Uczniowie, którzy włączają się w honorowe dawstwo krwi podczas szkolnych akcji, często zostają długoletnimi dawcami. Mężczyzna może oddać krew pięć razy do roku, a kobieta cztery razy. – W tym roku udało nam się zorganizować w szkole pierwszą akcję poboru krwi, która odbyła się na wiosnę tego roku.

Krew oddało w sumie 20 uczniów, choć chętnych było znacznie więcej, ale ze względów zdrowotnych musieli zrezygnować – tłumaczy Jacek Misiuk, dyrektor Lubelskiego Centrum Kształcenia Zawodowego i Ustawicznego w Lublinie. – Warto oddawać krew, ja mam grupę krwi „O” i wiem, że jest rzadka, dlatego się nią dzielę – tłumaczy Daniel, uczeń LCKiU.

– Ja jeszcze nie znam swojej grupy krwi i oddaję ją pierwszy raz. Nie boję się, tylko jestem ciekawy, jak będzie – mówił Michał.

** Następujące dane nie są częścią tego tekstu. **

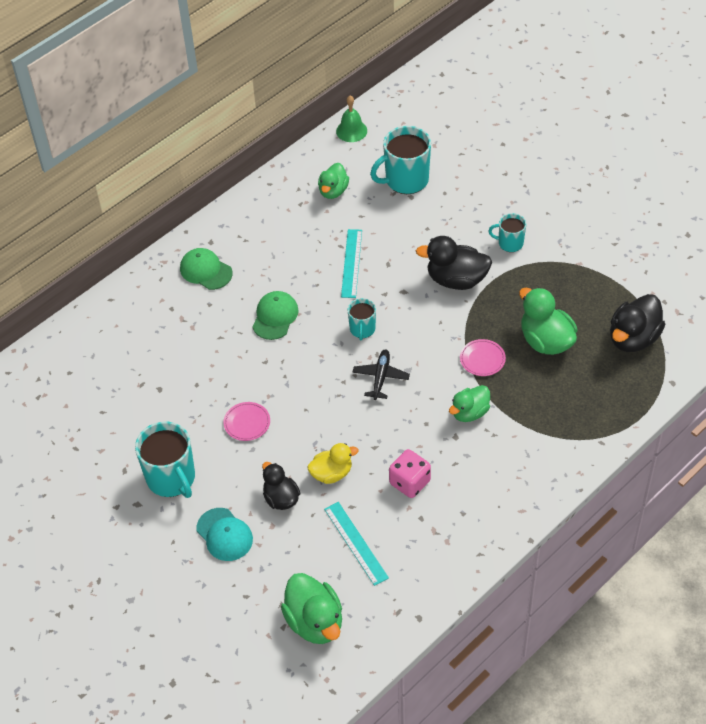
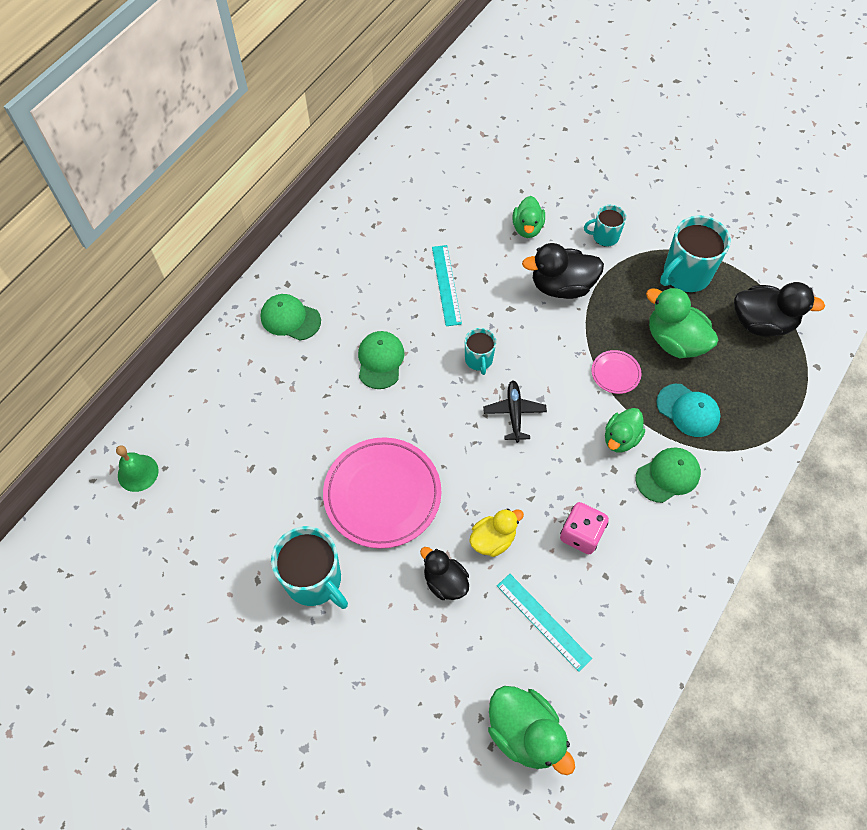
camera: 15 degrees left, 10 degrees up
turquoise cap [196,508,253,561] -> turquoise cap moved to [656,384,720,437]
pink plate [223,402,270,441] -> pink plate [323,437,441,549], size x2.22
green duck [318,163,349,199] -> green duck moved to [513,196,545,238]
green bell [336,96,367,142] -> green bell moved to [116,445,159,492]
turquoise mug [370,126,431,194] -> turquoise mug moved to [660,215,731,292]
black duck [610,294,666,352] -> black duck turned 105 degrees counterclockwise [734,282,825,337]
none -> green cap [635,448,701,503]

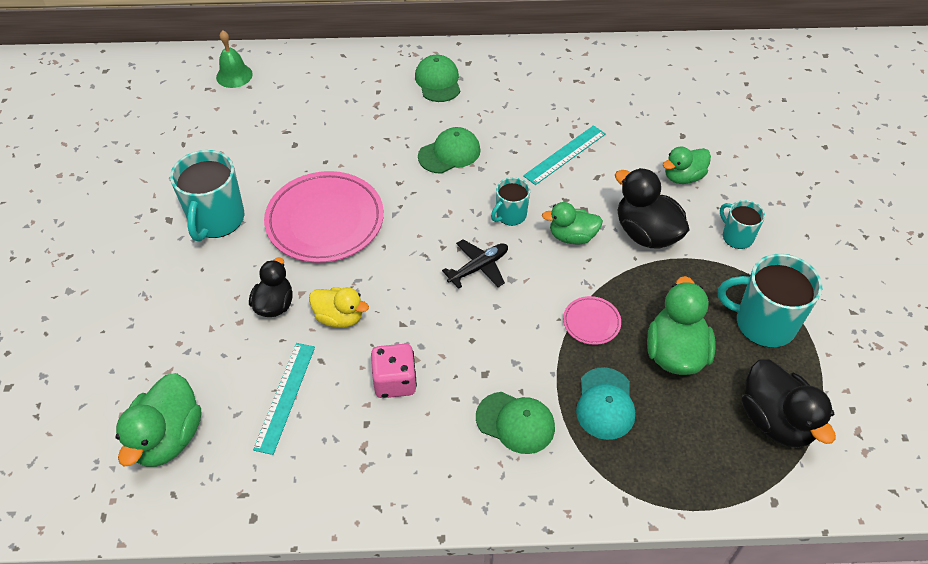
camera: 55 degrees right, 10 degrees down
green duck [605,408,645,452] -> green duck moved to [542,202,603,244]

Od 15 lat krew oddają uczniowie Zespołu Szkół Budowlanych przy ulicy Słowiczej w Lublinie. – Nasi uczniowie oddali w sumie 500 litrów krwi – mówi Aleksander Błaszczak, dyrektor szkoły. – Wiemy również, że wielu naszych absolwentów jest zasłużonymi dawcami krwi. W nasze akcje wielokrotnie włączali się także uczniowie sąsiedniego VIII LO im. Z. Nałkowskiej – dodaje. Mobilny punkt poboru krwi po raz kolejny stanął pod tą placówką 16 listopada.